REQUEST | Print this span of the material below exactly: the line with "COMMUNITY NEWS", the line with "Mon 31 Aug 2026", and every line between them, but nothing else.
________________________
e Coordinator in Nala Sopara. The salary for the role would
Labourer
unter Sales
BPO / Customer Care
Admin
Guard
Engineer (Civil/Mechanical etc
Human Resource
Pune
________________________
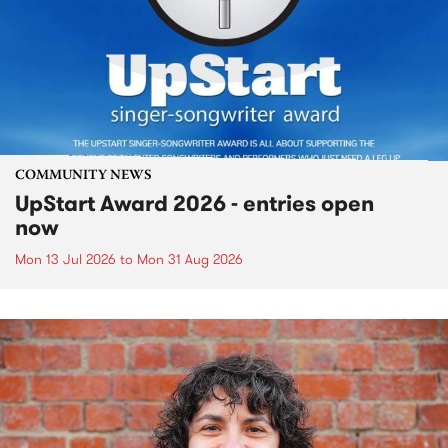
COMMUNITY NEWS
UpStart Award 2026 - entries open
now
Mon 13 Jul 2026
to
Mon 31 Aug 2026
________________________
SOLUTION TO THIS TASK |
COMMUNITY NEWS
UpStart Award 2026 - entries open
now
Mon 13 Jul 2026
to
Mon 31 Aug 2026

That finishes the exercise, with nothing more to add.